▶ _EXCERPT PROVIDED_:
Europe recycles only 25% of its municipal waste, a far-cry from the EU's promise of a resource-efficient economy, says a study released today (14 February) by Friends of the Earth Europe.

The EU's 2008 Waste Framework Directive calls for recycling of at least 50% of household waste by 2020. The legislation calls for a European “recycling society” that apparently hasn’t yet reached all corners of the Union.

Some 60% of the European Union’s municipal waste ends up in landfills or incinerators, contributing to greenhouse gas emissions as well as an increasingly unsightly landscape, the environmental campaign group said.

Europeans are particularly wasteful with used textiles, the report said, with 75% of the 5.8 million tonnes discarded every year going to dumps or incineration.

“Europe is still stuck in a system where valuable materials, many of which come at a high environmental and social cost, end up in landfill or incineration,” said Ariadna Rodrigo, resource use campaigner at Friends of the Earth Europe.

The study calls for tighter regulation on landfill use and incineration and higher recycling goals.

“Recycling targets are a good start,” Rodrigo said, “but reusing products and materials and preventing waste in the first place won’t be the norm until we have EU targets for these too.”

Bulgaria was the EU’s most wasteful country, dumping all of its municipal trash, the report said. Romania was a close second, landfilling 99% and recycling 1%.

▶ _COLLECTED DATA_:
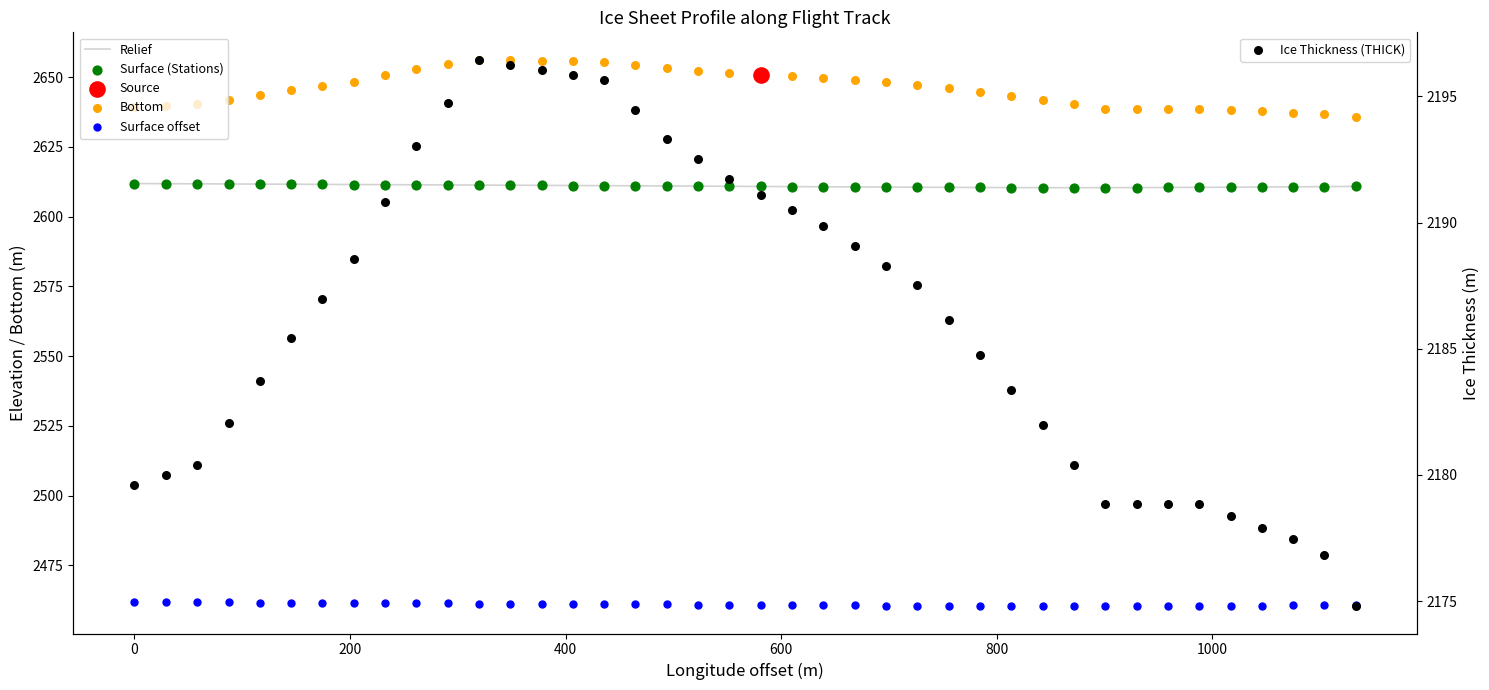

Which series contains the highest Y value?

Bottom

▶ _JOB ITEM 1_: In the excerpt on European waste recycling, rewrite the paragraph beginning "Some 60% of the European Union's municipal waste" as a short bulleted list that keeps its main facts.
▶ _JOB ITEM 2_: According to the excerpt on European waste recycling, which EU country was the most wasteful, and what did it do with its municipal trash?
The lines aren't needed for any of this.

▶ _ANSWER BOX 1_:
- About 60% of the EU's municipal waste goes to landfills or incinerators.
- This adds to greenhouse gas emissions.
- It also makes the landscape increasingly unsightly.
- The figures come from the environmental campaign group.

▶ _ANSWER BOX 2_: Bulgaria was the most wasteful, dumping all of its municipal trash.